Word Segmentation

How do infants come to identify words in the speech stream? As adults, we break up speech into words with such ease that we often think that there are audible pauses between words in the same sentence. However, unlike some written languages, speech does not have any completely reliable markers for the breaks between words (Cole and Jakimik, 1980). In fact, languages vary on how they signal the ends of words (Cutler and Carter, 1987), which makes the task even more daunting. Adults at least have a lexicon they can use to recognize familiar words, but when an infant is first born, they do not have a pre-existing lexicon to consult. In spite of these challenges, by the age of six months infants can begin to segment words out of speech (Bortfeld et al., 2005). The goal of my research was to use evidence from infant language acquisition research to build an efficient unsupervised word segmentation system.

PHOCUS

Since the publication of our JCL article, we discovered an error in how the phoneme trigram probabilities were calculated. Essentially, only the trigram probabilities were being multiplied together, whereas the word-initial bigram probability should also have been included to properly follow the chain rule. The updated implementation of PHOCUS is available here.

Publications

Blanchard, Daniel (2011). Unsupervised Word Segmentation: An Investigation of Sub-word Features. University of Delaware PhD Thesis Proposal.
Blanchard, Daniel, Jeffrey Heinz, and Roberta Golinkoff (2010). Modeling the contribution of phonotactic cues to the problem of word segmentation. Journal of Child Language vol. 37 (3) pp. 487-511. (Full results and segmenter code as it was at time of paper submission.)
Blanchard, Daniel and Jeffrey Heinz (2008). Improving Word Segmentation by Simultaneously Learning Phonotactics. CoNLL 2008: Proceedings of the 12th Conference on Computational Natural Language Learning, pp. 65–72.

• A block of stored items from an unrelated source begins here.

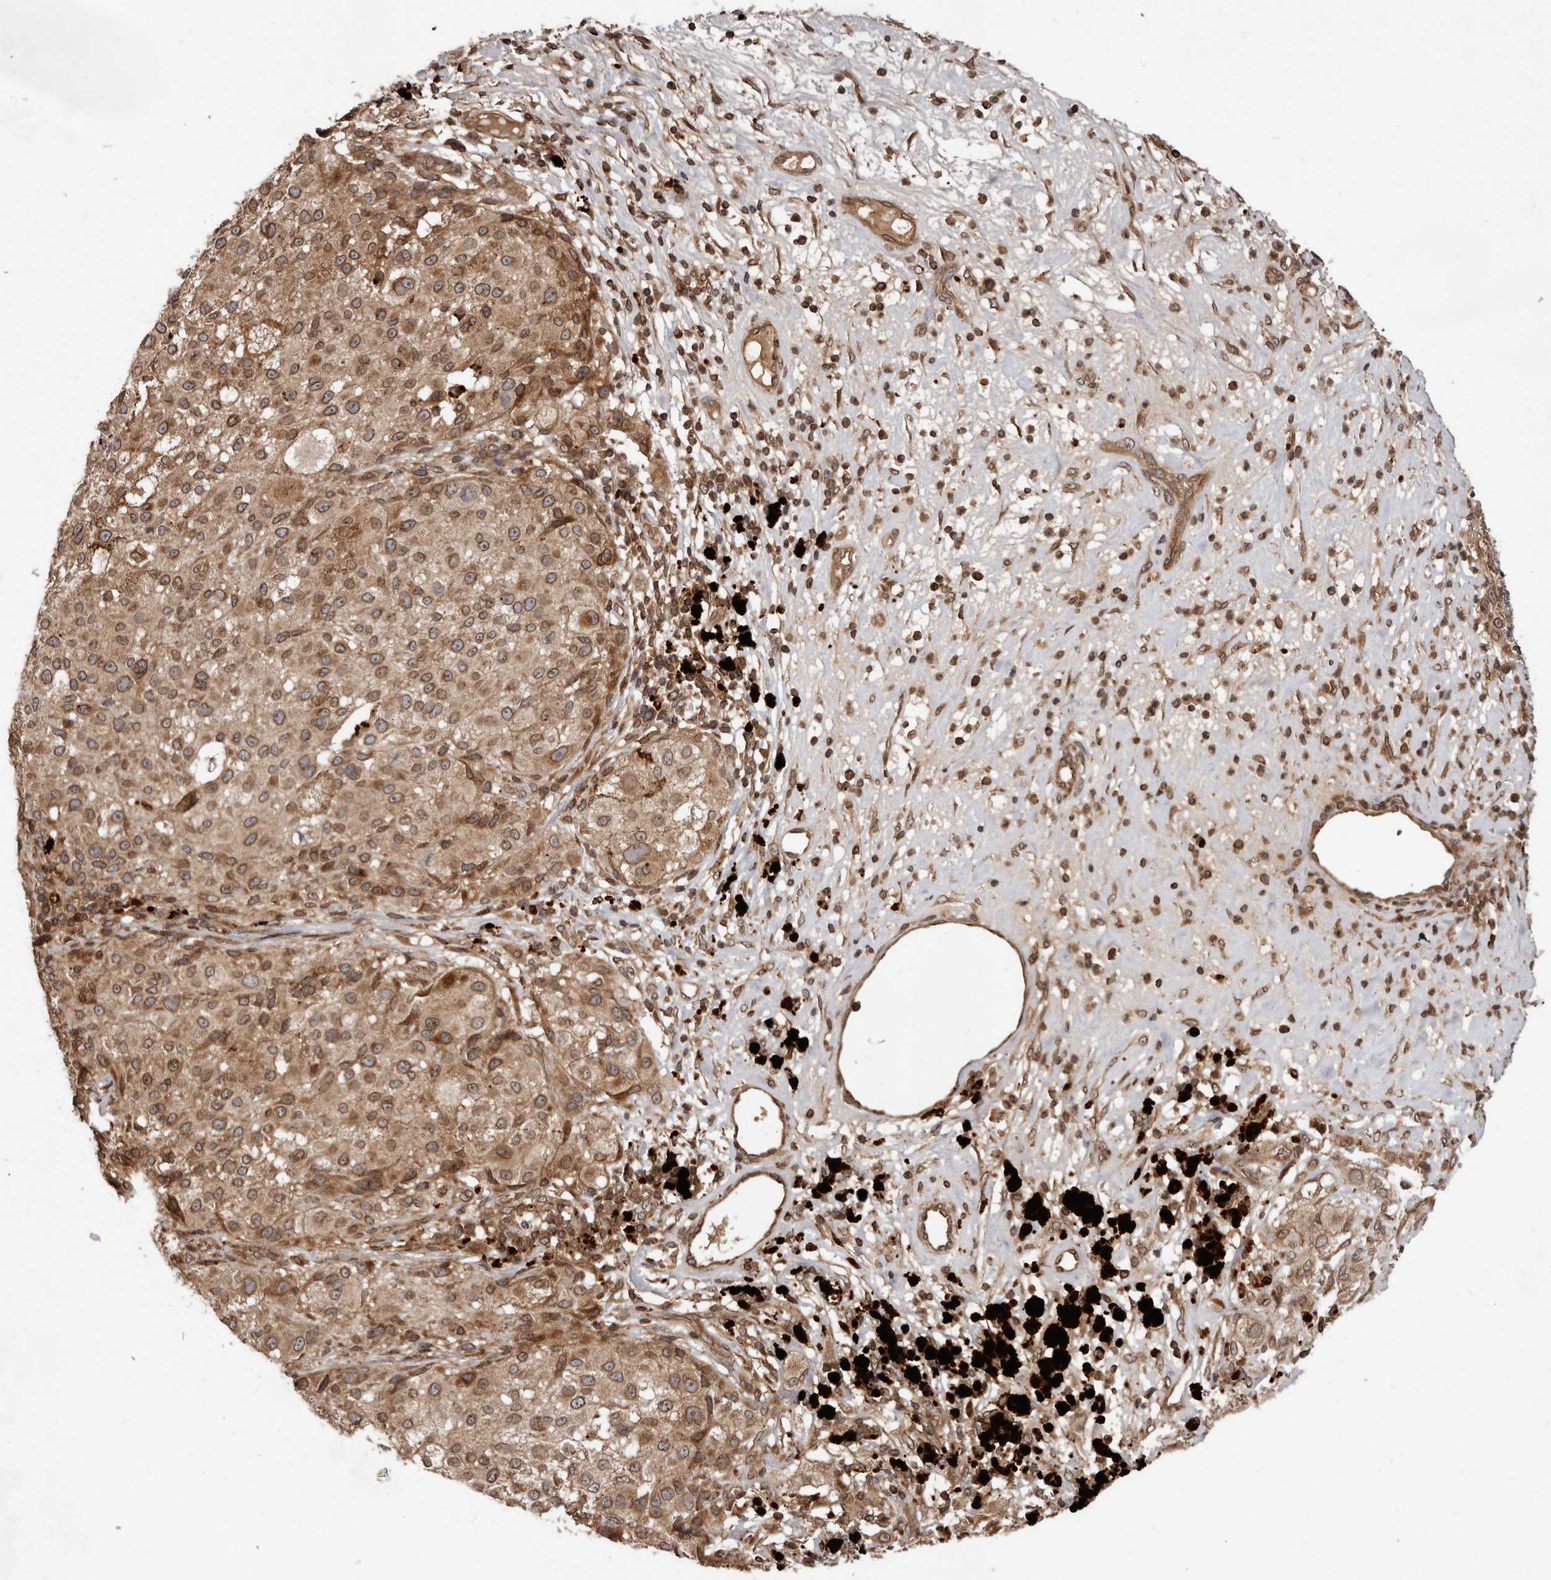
{"staining": {"intensity": "moderate", "quantity": ">75%", "location": "cytoplasmic/membranous,nuclear"}, "tissue": "melanoma", "cell_type": "Tumor cells", "image_type": "cancer", "snomed": [{"axis": "morphology", "description": "Necrosis, NOS"}, {"axis": "morphology", "description": "Malignant melanoma, NOS"}, {"axis": "topography", "description": "Skin"}], "caption": "Protein analysis of malignant melanoma tissue shows moderate cytoplasmic/membranous and nuclear expression in about >75% of tumor cells. Using DAB (3,3'-diaminobenzidine) (brown) and hematoxylin (blue) stains, captured at high magnification using brightfield microscopy.", "gene": "STK36", "patient": {"sex": "female", "age": 87}}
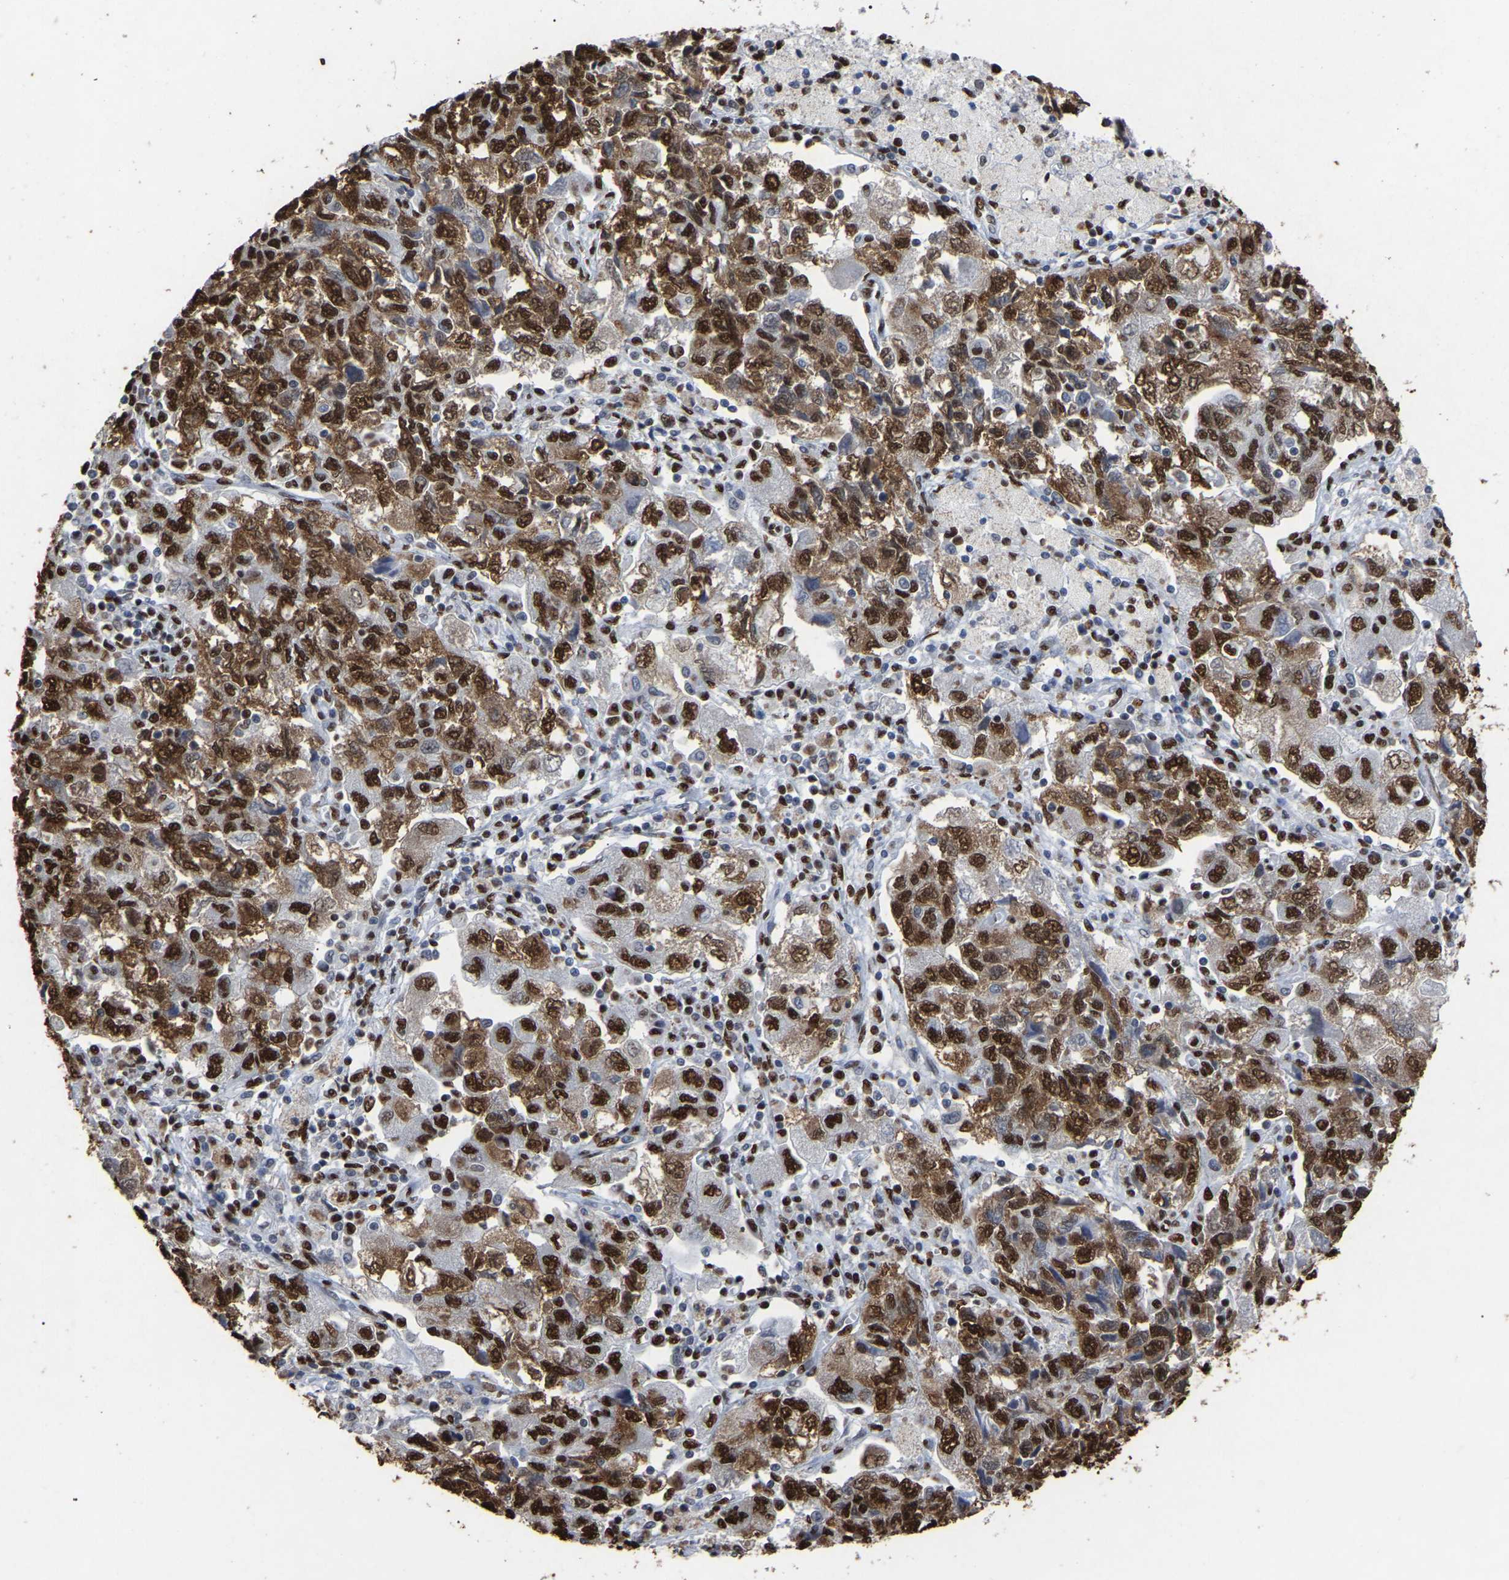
{"staining": {"intensity": "strong", "quantity": ">75%", "location": "cytoplasmic/membranous,nuclear"}, "tissue": "ovarian cancer", "cell_type": "Tumor cells", "image_type": "cancer", "snomed": [{"axis": "morphology", "description": "Carcinoma, NOS"}, {"axis": "morphology", "description": "Cystadenocarcinoma, serous, NOS"}, {"axis": "topography", "description": "Ovary"}], "caption": "Tumor cells exhibit high levels of strong cytoplasmic/membranous and nuclear positivity in approximately >75% of cells in ovarian carcinoma.", "gene": "RBL2", "patient": {"sex": "female", "age": 69}}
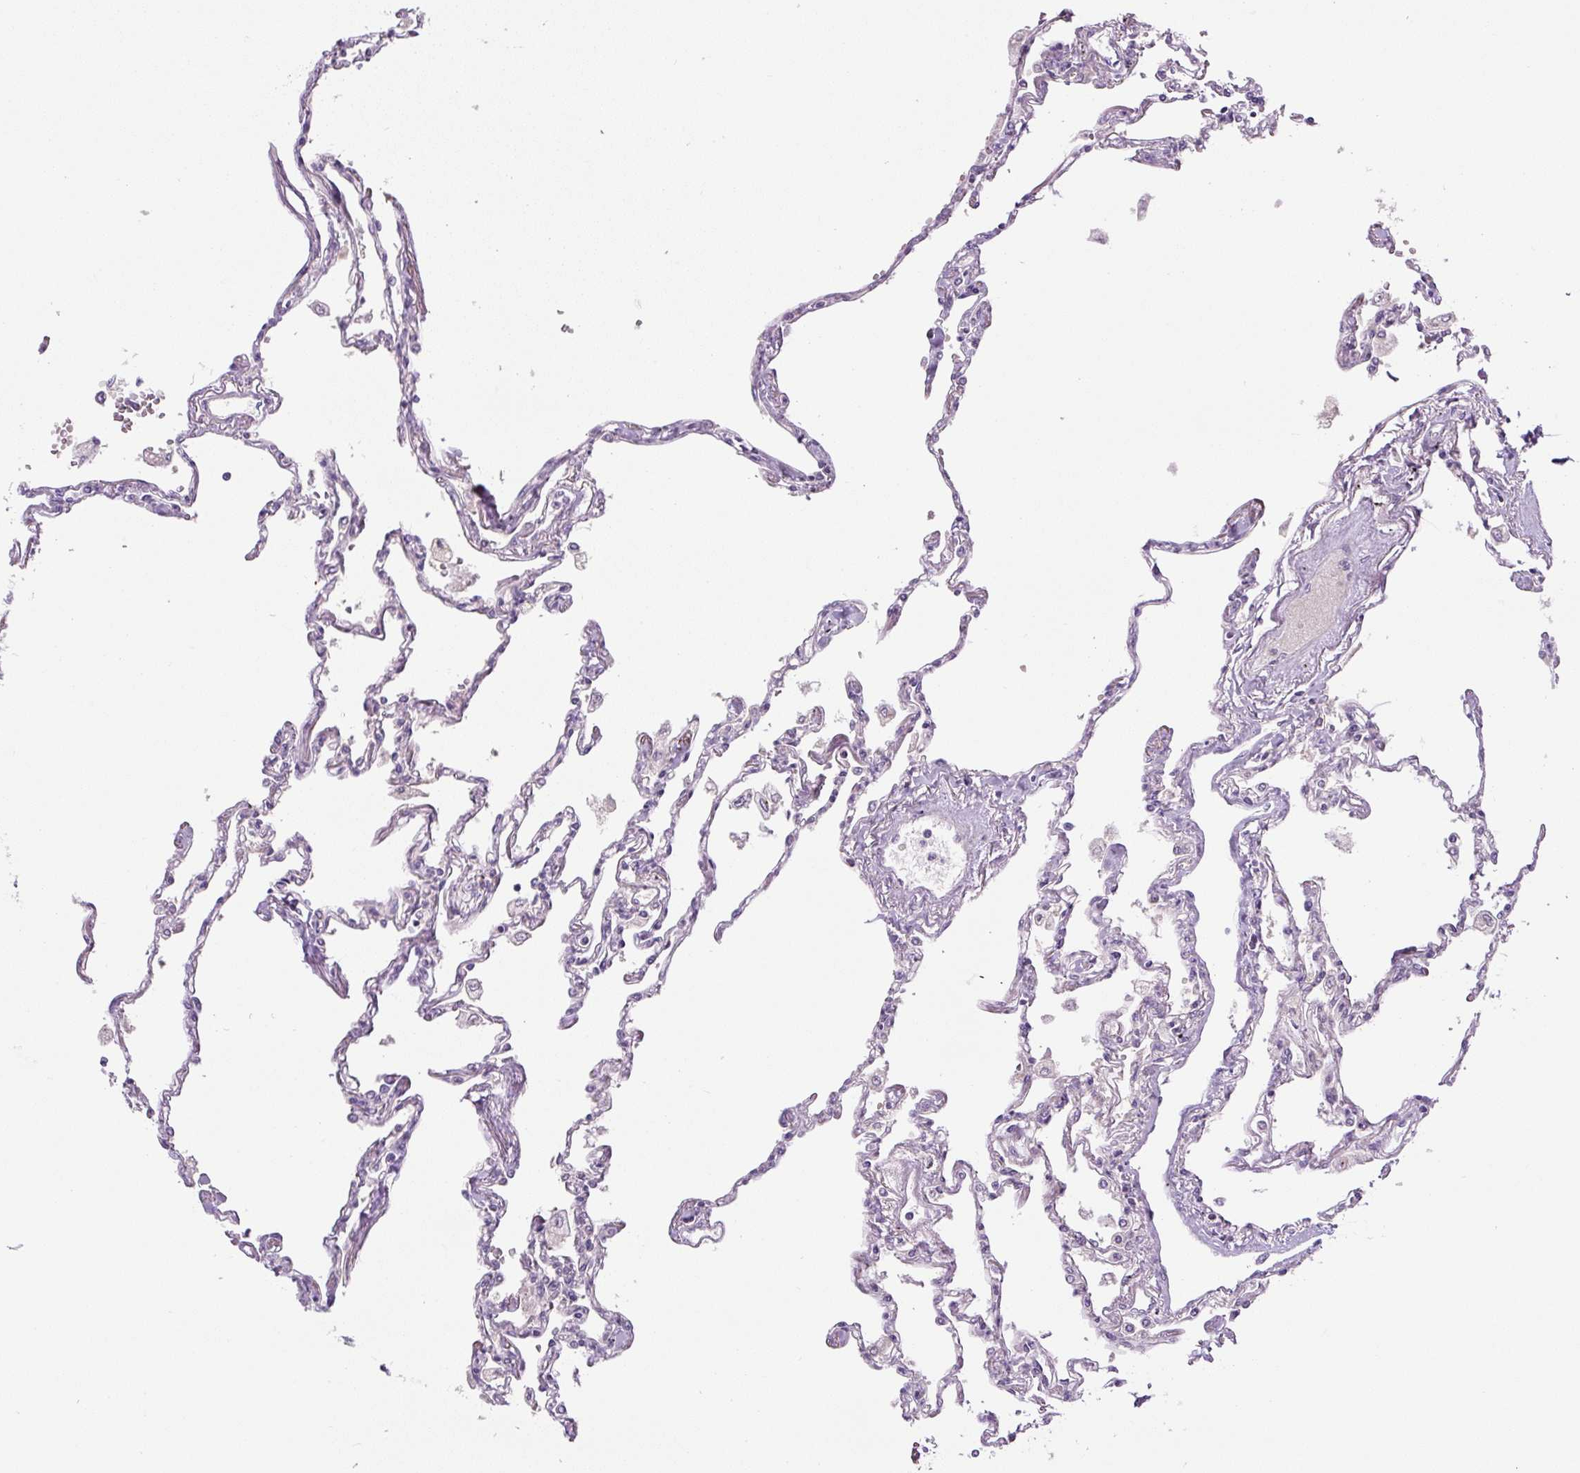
{"staining": {"intensity": "moderate", "quantity": "<25%", "location": "cytoplasmic/membranous"}, "tissue": "lung", "cell_type": "Alveolar cells", "image_type": "normal", "snomed": [{"axis": "morphology", "description": "Normal tissue, NOS"}, {"axis": "topography", "description": "Lung"}], "caption": "High-magnification brightfield microscopy of unremarkable lung stained with DAB (3,3'-diaminobenzidine) (brown) and counterstained with hematoxylin (blue). alveolar cells exhibit moderate cytoplasmic/membranous positivity is seen in approximately<25% of cells.", "gene": "PCM1", "patient": {"sex": "female", "age": 67}}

Goldwater, Sharon, Thomas Griffiths, and Mark Johnson (2009). A Bayesian Framework for Word Segmentation: Exploring the Effects of Context. Cognition.
Fleck, Margaret (2008). Lexicalized phonotactic word segmentation. Proceedings of ACL-08: HLT, pp. 130–138.
Johnson, Mark (2008). Using adaptor grammars to identify synergies in the unsupervised acquisition of linguistic structure. Proceedings of ACL-08: HLT, pp. 398–406.
Johnson, Mark (2008). Unsupervised word segmentation for Sesotho using Adaptor Grammars. SIGMORPHON 2008: Proceedings of the Tenth Meeting of the ACL Special Interest Group on Computational Morphology and Phonology, pp. 20–27.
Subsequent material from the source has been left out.